- WHAT TO DO: A verbatim printing of the entries that follow is needed; pictures must not appear in it.

- MATERIAL FOR THIS TASK:
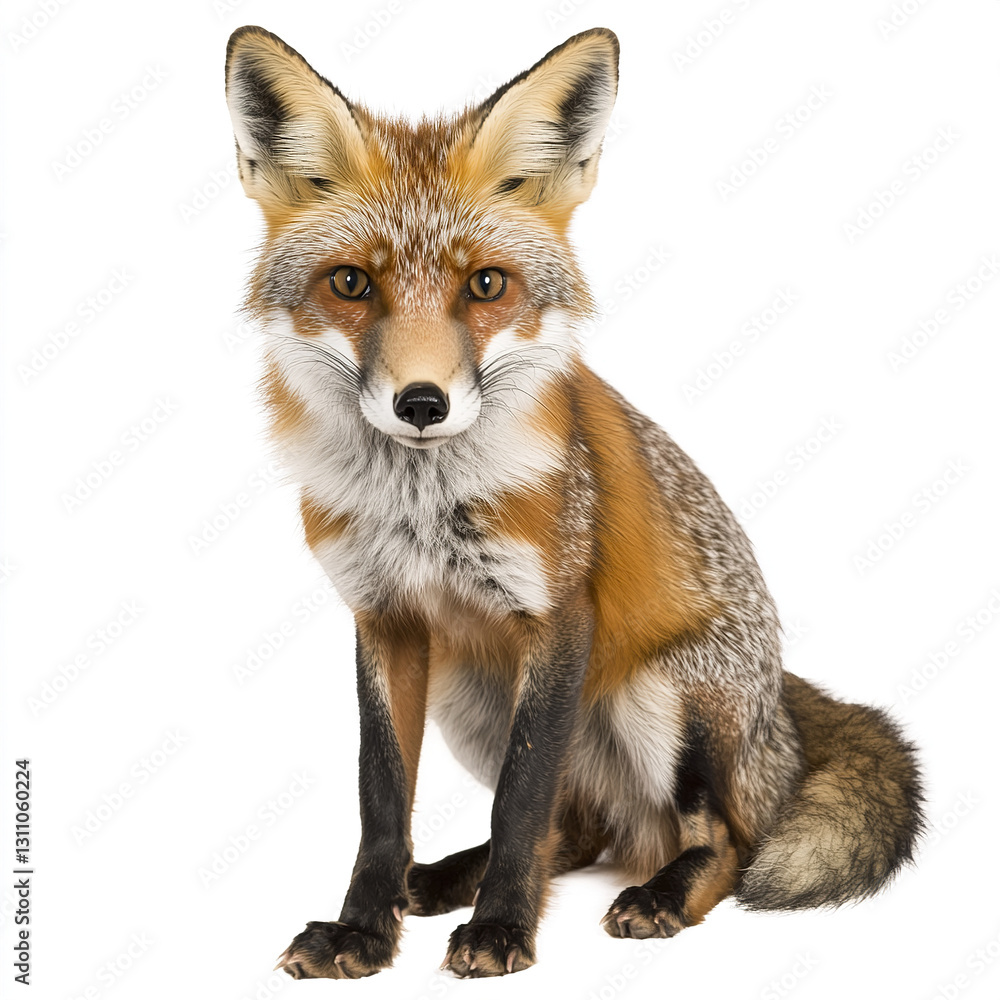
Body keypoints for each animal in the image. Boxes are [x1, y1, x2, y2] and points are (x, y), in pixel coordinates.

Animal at [224, 25, 924, 979]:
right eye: (351, 284)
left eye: (486, 285)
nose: (421, 403)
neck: (421, 506)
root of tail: (779, 700)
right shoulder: (385, 619)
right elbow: (382, 803)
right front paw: (364, 930)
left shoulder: (556, 618)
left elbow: (521, 803)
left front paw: (501, 930)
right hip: (468, 692)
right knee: (580, 829)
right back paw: (438, 880)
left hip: (665, 698)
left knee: (722, 841)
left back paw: (658, 894)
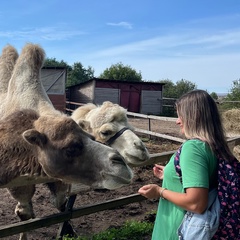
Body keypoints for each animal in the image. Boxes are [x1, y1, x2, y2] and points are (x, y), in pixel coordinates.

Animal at [0, 43, 133, 240]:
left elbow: (61, 204)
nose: (121, 163)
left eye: (92, 137)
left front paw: (69, 231)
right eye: (70, 148)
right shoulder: (19, 181)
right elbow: (25, 213)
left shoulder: (58, 178)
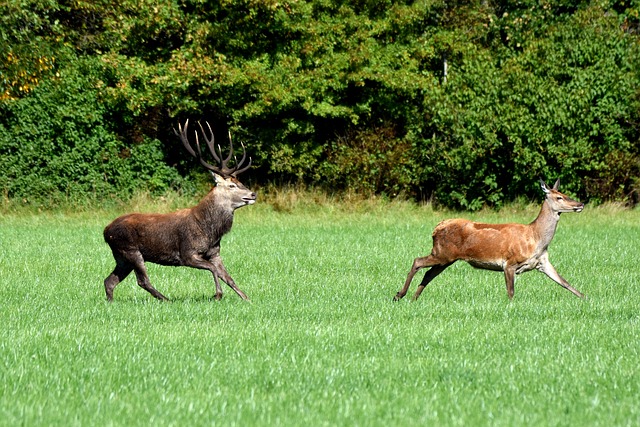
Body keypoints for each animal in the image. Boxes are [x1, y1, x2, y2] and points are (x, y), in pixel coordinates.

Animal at [103, 119, 256, 302]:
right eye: (232, 185)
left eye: (240, 182)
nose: (253, 194)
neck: (209, 229)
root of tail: (105, 231)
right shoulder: (187, 254)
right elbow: (212, 269)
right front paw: (217, 294)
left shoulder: (214, 252)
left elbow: (228, 277)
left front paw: (247, 298)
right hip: (130, 249)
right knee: (142, 280)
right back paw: (166, 299)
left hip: (121, 256)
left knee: (109, 281)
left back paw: (111, 302)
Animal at [394, 179, 585, 302]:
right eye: (559, 197)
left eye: (564, 193)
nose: (580, 204)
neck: (536, 238)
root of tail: (437, 227)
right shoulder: (509, 263)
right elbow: (511, 292)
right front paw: (511, 307)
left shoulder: (542, 262)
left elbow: (565, 283)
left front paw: (586, 298)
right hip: (442, 253)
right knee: (417, 261)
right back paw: (399, 295)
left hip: (446, 258)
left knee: (428, 273)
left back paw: (413, 299)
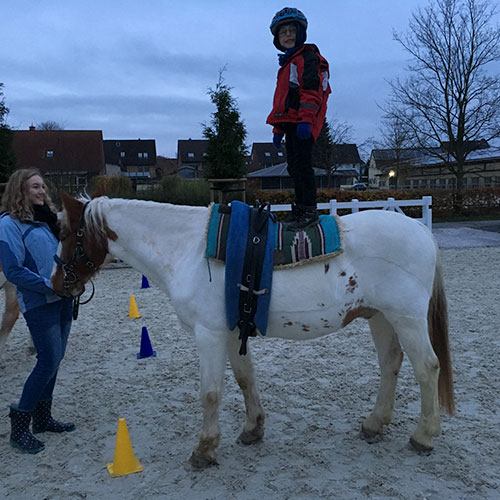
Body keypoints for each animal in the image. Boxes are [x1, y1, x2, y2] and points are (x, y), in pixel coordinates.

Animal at [51, 192, 454, 468]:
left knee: (427, 369)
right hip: (381, 317)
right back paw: (374, 423)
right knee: (390, 366)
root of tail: (419, 228)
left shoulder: (208, 334)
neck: (187, 249)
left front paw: (205, 448)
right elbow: (246, 380)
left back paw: (423, 436)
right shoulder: (231, 332)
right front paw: (253, 429)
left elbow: (210, 393)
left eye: (68, 233)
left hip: (406, 318)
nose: (56, 283)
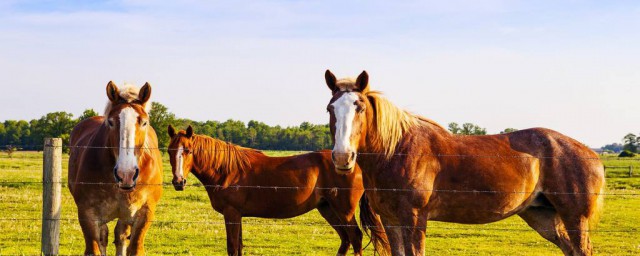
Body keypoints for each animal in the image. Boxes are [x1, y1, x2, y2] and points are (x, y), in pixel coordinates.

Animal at [69, 82, 164, 256]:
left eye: (144, 122)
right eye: (111, 122)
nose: (126, 174)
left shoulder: (145, 212)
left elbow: (134, 248)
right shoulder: (87, 214)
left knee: (121, 236)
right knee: (104, 236)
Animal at [168, 125, 388, 255]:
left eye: (188, 151)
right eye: (170, 151)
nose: (179, 181)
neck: (227, 171)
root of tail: (354, 163)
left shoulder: (232, 214)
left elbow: (233, 247)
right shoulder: (237, 215)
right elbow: (238, 247)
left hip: (344, 210)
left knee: (355, 238)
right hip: (327, 209)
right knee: (345, 239)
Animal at [324, 70, 604, 256]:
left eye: (359, 107)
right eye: (330, 108)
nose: (343, 157)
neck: (396, 151)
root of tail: (590, 153)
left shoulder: (414, 218)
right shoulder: (391, 219)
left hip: (574, 217)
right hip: (542, 216)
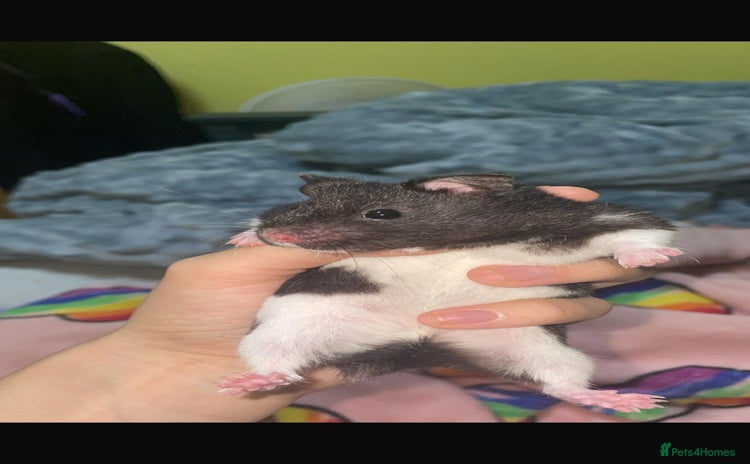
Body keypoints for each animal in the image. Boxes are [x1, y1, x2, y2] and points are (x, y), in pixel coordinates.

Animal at [219, 173, 684, 412]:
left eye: (380, 213)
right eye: (298, 206)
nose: (276, 234)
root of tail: (422, 346)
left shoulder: (587, 217)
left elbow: (639, 231)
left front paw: (658, 257)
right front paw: (245, 238)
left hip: (546, 348)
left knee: (561, 384)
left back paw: (627, 401)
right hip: (284, 328)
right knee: (278, 360)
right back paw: (252, 382)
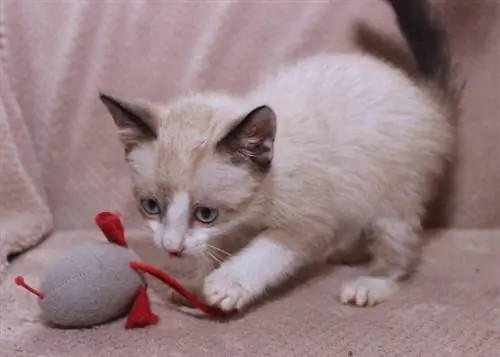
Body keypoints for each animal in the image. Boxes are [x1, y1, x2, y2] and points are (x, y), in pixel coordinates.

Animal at [99, 0, 458, 312]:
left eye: (205, 213)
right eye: (151, 206)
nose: (172, 249)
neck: (258, 203)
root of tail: (423, 95)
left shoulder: (309, 218)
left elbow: (267, 250)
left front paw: (227, 283)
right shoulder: (233, 228)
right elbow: (219, 247)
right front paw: (196, 281)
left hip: (393, 194)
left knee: (399, 250)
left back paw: (371, 282)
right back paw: (347, 252)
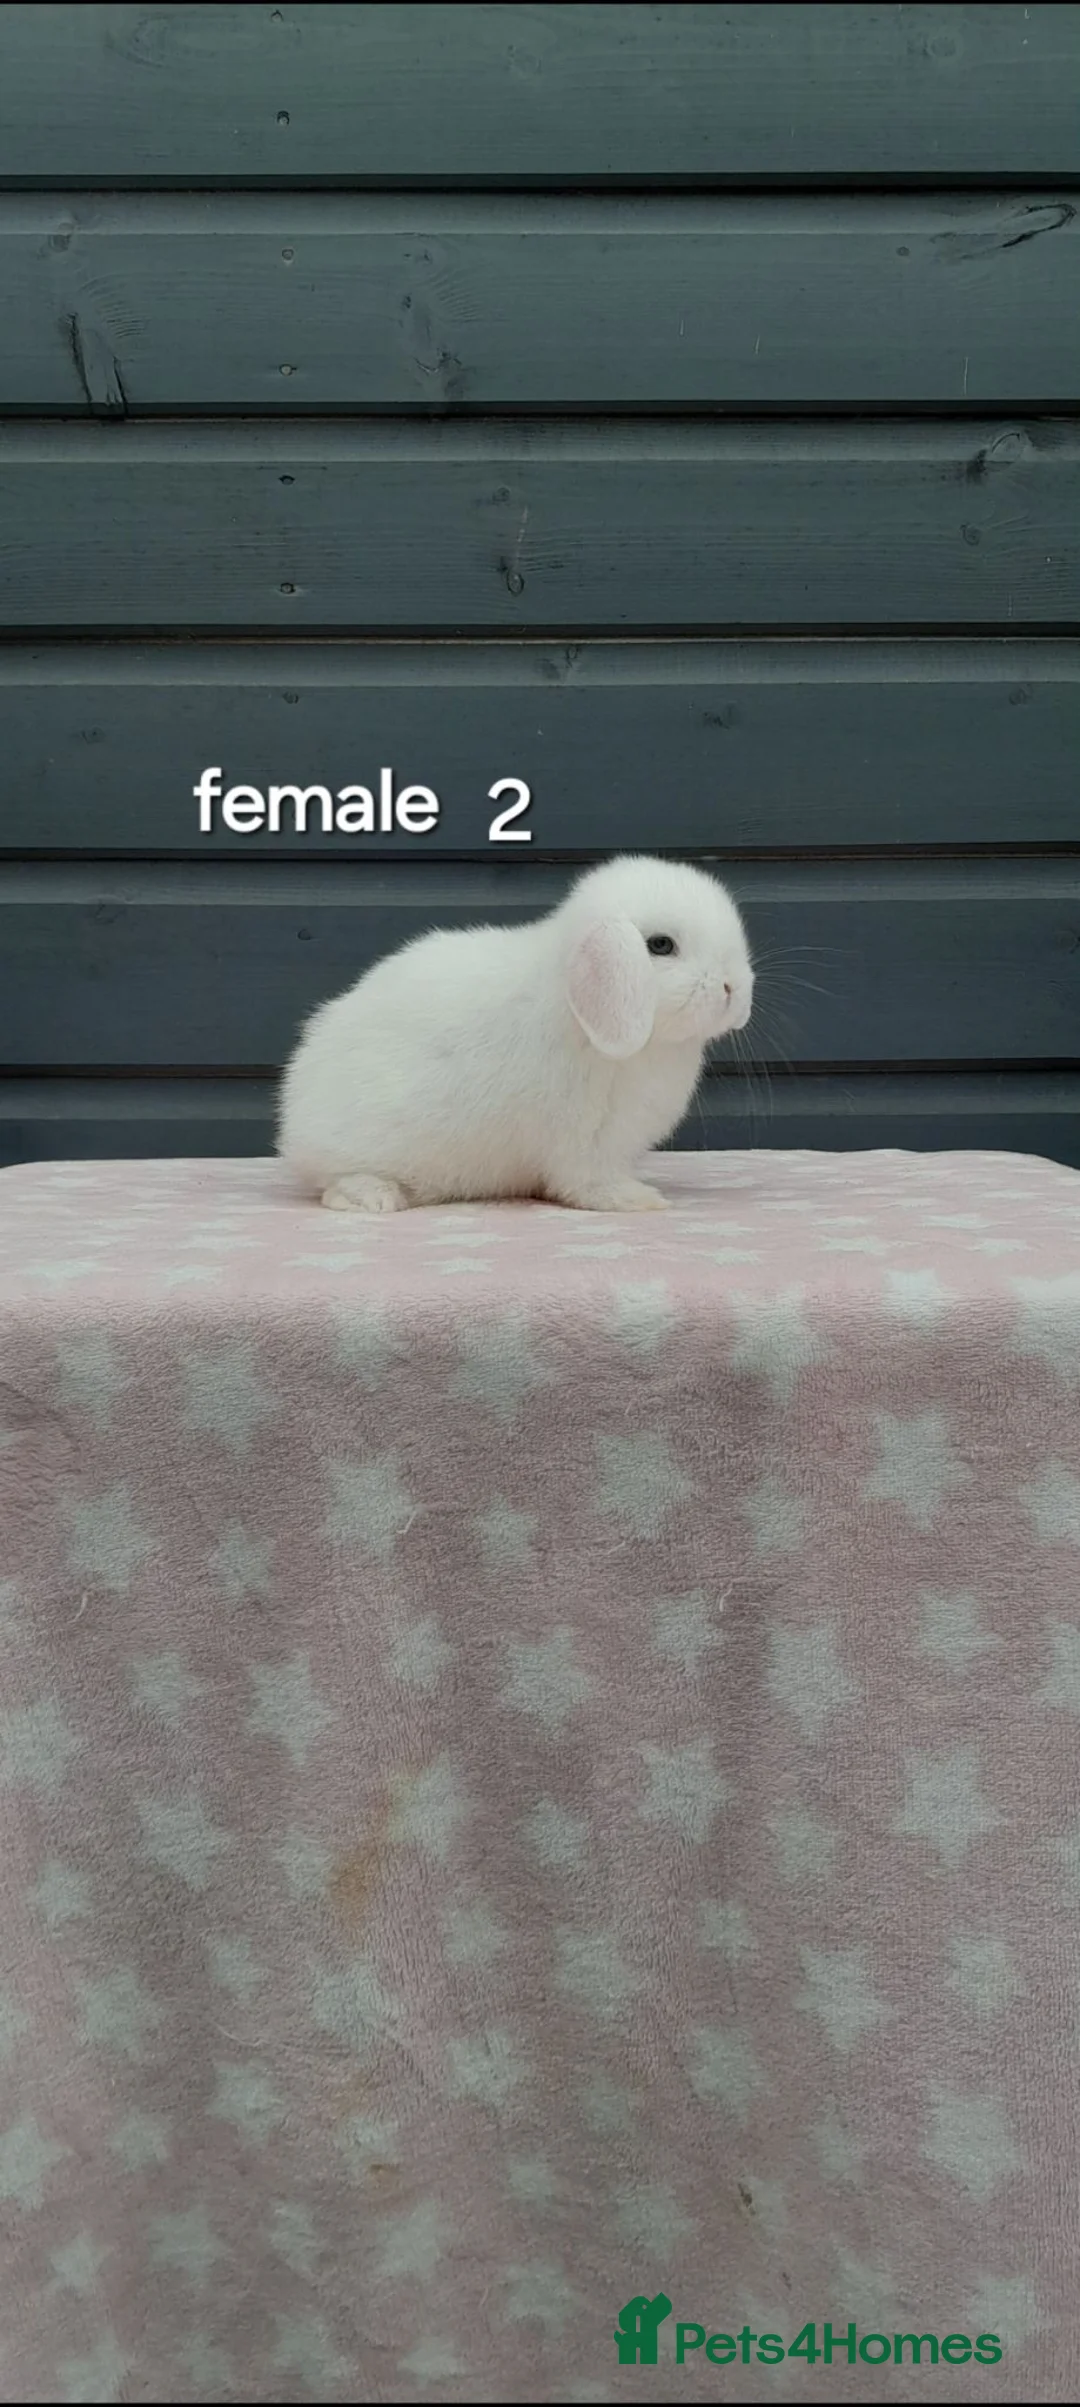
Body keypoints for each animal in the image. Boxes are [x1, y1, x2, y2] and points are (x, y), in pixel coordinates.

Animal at [276, 853, 753, 1213]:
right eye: (660, 945)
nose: (734, 988)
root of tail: (292, 1119)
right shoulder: (586, 1141)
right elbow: (588, 1182)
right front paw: (639, 1200)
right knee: (336, 1184)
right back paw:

- SOLUTION FOR THIS PROBLEM:
Body keypoints for each animal in the image. Boxes are [x1, y1, x2, y2] and points are (x, y), in pixel coordinates.

Animal at [224, 25, 924, 979]:
right eye: (351, 284)
left eye: (486, 285)
nose: (421, 403)
neck: (421, 506)
root of tail: (779, 700)
right shoulder: (385, 619)
right elbow: (382, 803)
right front paw: (364, 930)
left shoulder: (556, 618)
left elbow: (521, 803)
left front paw: (501, 930)
right hip: (468, 692)
right knee: (580, 829)
right back paw: (438, 880)
left hip: (665, 698)
left knee: (722, 841)
left back paw: (658, 894)
Body keypoints for each animal in the image. Boxes are [x1, y1, x2, y2] and points are (x, y), in pixel coordinates.

Animal at [0, 43, 133, 240]:
left elbow: (61, 204)
nose: (121, 163)
left eye: (92, 137)
left front paw: (69, 231)
right eye: (70, 148)
right shoulder: (19, 181)
right elbow: (25, 213)
left shoulder: (58, 178)
Body keypoints for each animal in the image. Boxes are [x1, y1, x2, y2] and points are (x, y), in pixel coordinates.

Animal at [103, 119, 256, 302]:
right eye: (232, 185)
left eye: (240, 182)
nose: (253, 194)
neck: (209, 229)
root of tail: (105, 231)
right shoulder: (187, 254)
right elbow: (212, 269)
right front paw: (217, 294)
left shoulder: (214, 252)
left elbow: (228, 277)
left front paw: (247, 298)
right hip: (130, 249)
right knee: (142, 280)
right back paw: (166, 299)
left hip: (121, 256)
left knee: (109, 281)
left back paw: (111, 302)
Animal at [394, 179, 585, 302]:
right eye: (559, 197)
left eye: (564, 193)
nose: (580, 204)
neck: (536, 238)
root of tail: (437, 227)
right shoulder: (509, 263)
right elbow: (511, 292)
right front paw: (511, 307)
left shoulder: (542, 262)
left elbow: (565, 283)
left front paw: (586, 298)
right hip: (442, 253)
right knee: (417, 261)
right back paw: (399, 295)
left hip: (446, 258)
left knee: (428, 273)
left back paw: (413, 299)
Body keypoints for each animal in the image. Boxes are [x1, y1, x2, y2] and points are (x, y), in pixel coordinates.

Animal at [51, 192, 454, 468]:
left knee: (427, 369)
right hip: (381, 317)
right back paw: (374, 423)
right knee: (390, 366)
root of tail: (419, 228)
left shoulder: (208, 334)
neck: (187, 249)
left front paw: (205, 448)
right elbow: (246, 380)
left back paw: (423, 436)
right shoulder: (231, 332)
right front paw: (253, 429)
left elbow: (210, 393)
left eye: (68, 233)
left hip: (406, 318)
nose: (56, 283)
Body keypoints for each animal in the image. Boxes are [x1, y1, x2, y2] and points are (x, y), in pixel coordinates.

Animal at [69, 82, 164, 256]:
left eye: (144, 122)
right eye: (111, 122)
nose: (126, 174)
left shoulder: (145, 212)
left elbow: (134, 248)
right shoulder: (87, 214)
left knee: (121, 236)
right knee: (104, 236)
Animal at [168, 125, 388, 255]:
left eye: (188, 151)
right eye: (170, 151)
nose: (179, 181)
neck: (227, 171)
root of tail: (354, 163)
left shoulder: (232, 214)
left elbow: (233, 247)
right shoulder: (237, 215)
right elbow: (238, 247)
left hip: (344, 210)
left knee: (355, 238)
right hip: (327, 209)
right knee: (345, 239)
Animal at [324, 70, 604, 256]:
left eye: (359, 107)
right eye: (330, 108)
nose: (343, 157)
neck: (396, 151)
root of tail: (590, 153)
left shoulder: (414, 218)
right shoulder: (391, 219)
left hip: (574, 217)
right hip: (542, 216)
Body keypoints for each animal in the image. Boxes are [x1, y1, x2, y2] and points are (x, y), in pixel coordinates.

Animal at [219, 173, 684, 412]:
left eye: (380, 213)
right eye: (298, 206)
nose: (276, 234)
root of tail: (422, 346)
left shoulder: (587, 217)
left elbow: (639, 231)
left front paw: (658, 257)
right front paw: (245, 238)
left hip: (546, 348)
left knee: (561, 384)
left back paw: (627, 401)
right hip: (284, 328)
right knee: (278, 360)
right back paw: (252, 382)
Body keypoints for each animal in the image. Boxes are [x1, y1, x2, y2] and points are (x, y), in pixel coordinates.

Animal at [99, 0, 458, 312]:
left eye: (205, 213)
right eye: (151, 206)
nose: (172, 249)
neck: (258, 203)
root of tail: (423, 95)
left shoulder: (309, 218)
left elbow: (267, 250)
left front paw: (227, 283)
right shoulder: (233, 228)
right elbow: (219, 247)
right front paw: (196, 281)
left hip: (393, 194)
left knee: (399, 250)
left back paw: (371, 282)
right back paw: (347, 252)
Body keypoints for each animal in the image. Boxes are [x1, y1, x2, y2] and points are (x, y), in pixel coordinates.

Animal at [276, 853, 753, 1213]:
right eye: (660, 945)
nose: (734, 988)
root of tail: (292, 1119)
right shoulder: (586, 1141)
right elbow: (588, 1182)
right front paw: (639, 1200)
right knee: (336, 1184)
right back paw:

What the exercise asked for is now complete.